We can save analysis of the causes and blame and pass-the-buck misinformation (plus a big rant about the failings of leadership and deregulation) for another time. Right now, this is not a red/blue issue, even though we’ve been conditioned to see everything that way for the past few years.

This is a human crisis, and we want to help.

The Dallas News reports a rise in hypothermia cases, as well as carbon monoxide poisoning as a result of residents trying to stay warm. And yet Newsweek reports that ERCOT states power may remain out for “an indeterminate amount of time.” The need is urgent.

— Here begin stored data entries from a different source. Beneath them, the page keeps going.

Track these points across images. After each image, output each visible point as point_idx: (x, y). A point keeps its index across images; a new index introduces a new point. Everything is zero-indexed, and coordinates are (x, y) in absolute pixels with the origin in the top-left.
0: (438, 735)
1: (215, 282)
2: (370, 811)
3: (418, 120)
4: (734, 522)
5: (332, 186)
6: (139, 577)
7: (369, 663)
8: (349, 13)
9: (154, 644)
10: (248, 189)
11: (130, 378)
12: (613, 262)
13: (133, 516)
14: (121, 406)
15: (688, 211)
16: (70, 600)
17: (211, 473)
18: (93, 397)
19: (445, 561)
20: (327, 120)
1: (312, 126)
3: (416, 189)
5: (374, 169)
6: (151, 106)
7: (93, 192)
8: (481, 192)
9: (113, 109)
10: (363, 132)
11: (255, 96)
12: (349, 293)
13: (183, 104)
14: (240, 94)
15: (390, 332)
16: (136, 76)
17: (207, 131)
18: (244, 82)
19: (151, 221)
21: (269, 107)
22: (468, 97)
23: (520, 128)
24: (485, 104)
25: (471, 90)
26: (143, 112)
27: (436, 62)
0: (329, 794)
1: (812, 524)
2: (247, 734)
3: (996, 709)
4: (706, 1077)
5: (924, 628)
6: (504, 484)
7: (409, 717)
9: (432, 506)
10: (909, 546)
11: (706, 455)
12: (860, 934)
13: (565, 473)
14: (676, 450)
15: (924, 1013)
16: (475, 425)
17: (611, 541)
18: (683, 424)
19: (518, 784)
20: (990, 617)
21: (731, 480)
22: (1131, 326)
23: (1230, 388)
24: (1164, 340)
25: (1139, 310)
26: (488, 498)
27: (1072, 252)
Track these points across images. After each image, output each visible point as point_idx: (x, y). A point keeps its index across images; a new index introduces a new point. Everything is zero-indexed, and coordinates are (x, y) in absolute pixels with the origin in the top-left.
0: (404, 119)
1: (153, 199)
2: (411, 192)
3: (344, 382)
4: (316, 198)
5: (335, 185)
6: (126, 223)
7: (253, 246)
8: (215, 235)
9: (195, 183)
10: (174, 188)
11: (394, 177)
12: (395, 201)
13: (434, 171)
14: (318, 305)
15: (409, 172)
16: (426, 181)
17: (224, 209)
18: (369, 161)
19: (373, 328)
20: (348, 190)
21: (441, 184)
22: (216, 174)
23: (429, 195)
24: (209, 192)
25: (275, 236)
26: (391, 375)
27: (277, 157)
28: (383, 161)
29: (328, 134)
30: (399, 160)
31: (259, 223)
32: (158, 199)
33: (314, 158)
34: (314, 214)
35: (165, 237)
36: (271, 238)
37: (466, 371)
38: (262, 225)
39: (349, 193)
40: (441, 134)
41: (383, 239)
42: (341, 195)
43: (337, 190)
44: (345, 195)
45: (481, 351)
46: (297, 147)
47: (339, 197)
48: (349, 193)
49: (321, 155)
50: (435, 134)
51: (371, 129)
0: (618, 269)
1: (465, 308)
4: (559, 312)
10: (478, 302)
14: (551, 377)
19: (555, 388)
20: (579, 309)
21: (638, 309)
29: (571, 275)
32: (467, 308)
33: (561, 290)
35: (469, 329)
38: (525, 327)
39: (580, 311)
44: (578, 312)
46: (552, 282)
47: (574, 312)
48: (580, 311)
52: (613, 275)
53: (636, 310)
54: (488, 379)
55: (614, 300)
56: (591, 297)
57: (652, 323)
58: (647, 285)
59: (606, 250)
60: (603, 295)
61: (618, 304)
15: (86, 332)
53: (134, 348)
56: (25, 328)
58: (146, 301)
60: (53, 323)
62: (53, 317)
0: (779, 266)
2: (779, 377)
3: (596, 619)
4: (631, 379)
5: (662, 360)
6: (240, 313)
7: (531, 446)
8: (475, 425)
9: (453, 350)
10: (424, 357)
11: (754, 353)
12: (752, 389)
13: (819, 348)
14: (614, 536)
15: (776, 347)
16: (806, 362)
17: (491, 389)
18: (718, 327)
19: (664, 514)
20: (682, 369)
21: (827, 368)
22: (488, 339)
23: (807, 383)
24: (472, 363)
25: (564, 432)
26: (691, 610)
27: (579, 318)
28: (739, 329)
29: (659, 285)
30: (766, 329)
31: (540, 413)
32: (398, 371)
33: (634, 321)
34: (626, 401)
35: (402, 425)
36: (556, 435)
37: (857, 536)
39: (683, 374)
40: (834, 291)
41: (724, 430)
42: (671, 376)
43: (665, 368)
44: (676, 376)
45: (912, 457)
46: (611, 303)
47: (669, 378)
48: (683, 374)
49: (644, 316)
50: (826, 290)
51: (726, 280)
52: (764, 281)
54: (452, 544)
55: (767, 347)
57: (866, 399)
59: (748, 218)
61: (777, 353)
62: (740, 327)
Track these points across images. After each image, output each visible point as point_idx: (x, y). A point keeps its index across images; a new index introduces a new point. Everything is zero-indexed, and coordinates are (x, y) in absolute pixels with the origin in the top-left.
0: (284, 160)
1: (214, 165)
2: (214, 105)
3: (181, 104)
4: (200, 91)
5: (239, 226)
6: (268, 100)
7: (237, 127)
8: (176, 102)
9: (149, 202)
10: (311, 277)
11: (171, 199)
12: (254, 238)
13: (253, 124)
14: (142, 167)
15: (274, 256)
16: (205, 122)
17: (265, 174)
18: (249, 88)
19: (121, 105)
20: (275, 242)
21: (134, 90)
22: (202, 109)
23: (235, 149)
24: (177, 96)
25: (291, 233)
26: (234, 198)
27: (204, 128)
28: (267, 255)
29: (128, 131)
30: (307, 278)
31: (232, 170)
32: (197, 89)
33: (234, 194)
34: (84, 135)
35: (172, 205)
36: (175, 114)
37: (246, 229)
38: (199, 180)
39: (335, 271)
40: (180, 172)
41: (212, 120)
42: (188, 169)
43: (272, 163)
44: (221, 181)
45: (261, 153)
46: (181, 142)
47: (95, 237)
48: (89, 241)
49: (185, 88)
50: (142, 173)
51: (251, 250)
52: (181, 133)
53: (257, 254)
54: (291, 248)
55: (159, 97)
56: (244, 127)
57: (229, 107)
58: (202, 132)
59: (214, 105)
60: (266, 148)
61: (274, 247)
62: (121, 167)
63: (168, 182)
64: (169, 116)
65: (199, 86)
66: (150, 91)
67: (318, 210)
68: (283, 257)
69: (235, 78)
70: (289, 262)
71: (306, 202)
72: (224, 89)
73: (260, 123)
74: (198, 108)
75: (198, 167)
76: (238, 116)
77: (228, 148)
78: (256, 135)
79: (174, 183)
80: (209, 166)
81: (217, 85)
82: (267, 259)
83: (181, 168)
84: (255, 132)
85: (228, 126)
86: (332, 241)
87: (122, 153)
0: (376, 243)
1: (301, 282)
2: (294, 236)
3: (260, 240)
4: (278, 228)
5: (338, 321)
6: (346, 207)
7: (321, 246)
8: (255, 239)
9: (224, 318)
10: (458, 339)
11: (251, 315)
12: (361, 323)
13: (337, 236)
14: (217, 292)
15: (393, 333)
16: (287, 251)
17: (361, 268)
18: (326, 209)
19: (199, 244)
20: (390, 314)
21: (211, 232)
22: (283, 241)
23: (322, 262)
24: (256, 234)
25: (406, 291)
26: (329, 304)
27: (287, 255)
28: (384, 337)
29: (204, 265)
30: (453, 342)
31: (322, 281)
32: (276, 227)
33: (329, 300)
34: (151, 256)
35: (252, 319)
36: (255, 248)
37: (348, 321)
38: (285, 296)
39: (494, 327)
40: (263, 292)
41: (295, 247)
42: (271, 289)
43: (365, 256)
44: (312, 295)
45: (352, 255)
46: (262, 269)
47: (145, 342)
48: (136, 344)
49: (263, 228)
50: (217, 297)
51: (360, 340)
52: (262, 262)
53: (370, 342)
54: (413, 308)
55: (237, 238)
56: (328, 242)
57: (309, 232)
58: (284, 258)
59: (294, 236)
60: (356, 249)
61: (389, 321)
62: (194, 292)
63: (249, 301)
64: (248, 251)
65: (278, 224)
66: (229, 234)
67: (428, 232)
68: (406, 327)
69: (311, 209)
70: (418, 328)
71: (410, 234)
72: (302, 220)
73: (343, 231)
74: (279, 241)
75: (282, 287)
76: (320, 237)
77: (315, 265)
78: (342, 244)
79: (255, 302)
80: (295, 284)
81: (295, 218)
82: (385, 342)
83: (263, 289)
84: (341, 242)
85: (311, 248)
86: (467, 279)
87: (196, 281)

Here are some of the better articles and lists of resources I’ve found to help Texans right now. Choose whatever feels right to you, and give what you can.

Keep in mind that while many of these organizations focus on the homeless population, with so many homes becoming uninhabitable right now without heat, electricity or water, even families with homes will benefit from your support and generosity.

Of course, don’t forget friends in Louisiana, Oklahoma, and other states impacted by the 2021 winter storms as well. Hopefully these links will lead you to others that are helpful.


Ways to support the Texas winter storm victims right now

Texas 2021 winter storm: Ways to help right now

Austin Mutual Aid was recommended to me by trusted friends, Leander, Texas resident Jill Krause, and West Lake Hills resident Laura Mayes.  Austin Mutual Aid’s GoFundMe campaign for Austin is raising money to book hotel rooms, and provide food, water, and other supplies through Saturday or beyond, if needed.

Feeding Texas, a division of Feeding America, is accepting donations that directly feed residents through local food banks.

The Red Cross has a page dedicated to helping Texans find safe shelter. There’s a donate link at the bottom (but NB it’s not apparent whether that donation is earmarked directly for the Texas relief efforts)

Sunrise Homeless Navigation Center Amazon Wishlist is a fast, easy way to order essential supplies, from paper food boats to help them distribute food, to care package items like hand warmers, gloves, hats, and first aid/toiletry items for individuals.

Feed the People Dallas is a Black-led, ally-funded collective providing mutual aid to Black & POC communities in the Dallas-Fort Worth area and is raising money for immediate needs.

The Maximizing Hope crowdsourced fundraiser on Give Butter is purchasing hotel rooms, food, and hygiene items for the homeless population around Austin.


Other lists of organizations that need your help

Helping Texans impacted by the storm: Love Your Neighbor TX from the Austin Urban League

Austin Echo has a terrific list of links to organizations collecting coats, pantry items, emergency funds and more.

The Texas Tribune has a comprehensive list focused on resources across the state, with suggestions like:

  • Donate to The Way Home, as advised by the Houston Sheriff’s Office Homeless Outreach Team. They work with a coalition of 100 partners including nonprofits, government agencies and faith communities, supporting Houston, Pasadena, Harris County, Fort Bend County, and Montgomery County.
  • Haven for Hope is one of 7 shelters in San Antonio and is accepting donations


The Austin American Statemen has a terrific list of resources for the Austin area, including:

  • The Austin Area Urban League’s #LoveThyNeighborTX campaign is an emergency donation drive for the housing insecure communities of Austin.
  • You can Donate a Blanket through this drive, with links to shops like Amazon and Bed Bath & Beyond that you can ship if you’re not in town.
  • Donate to Free Lunch, a year-old meal support program, which is currently preparing soup and other foods as well as purchasing blankets, hand warmers, and hygiene kits to distribute to an at-capacity camp for those without homes.


12News has a list of ways to help, broken down by housing, supplies and health. They’ve got links to four different Amazon wish lists to allow anyone to purchase essential items to be distributed.


If you yourself need help, shelter, supplies, or know someone who does, please visit the comprehensive listings on The Texas Tribune which lists warming centers, shelters, transportation and more for counties across Texas. Or look to your city’s local news station websites, like Amarillo’s KFDA 10 CBS affiliate, which should have a comprehensive listing of support for residents.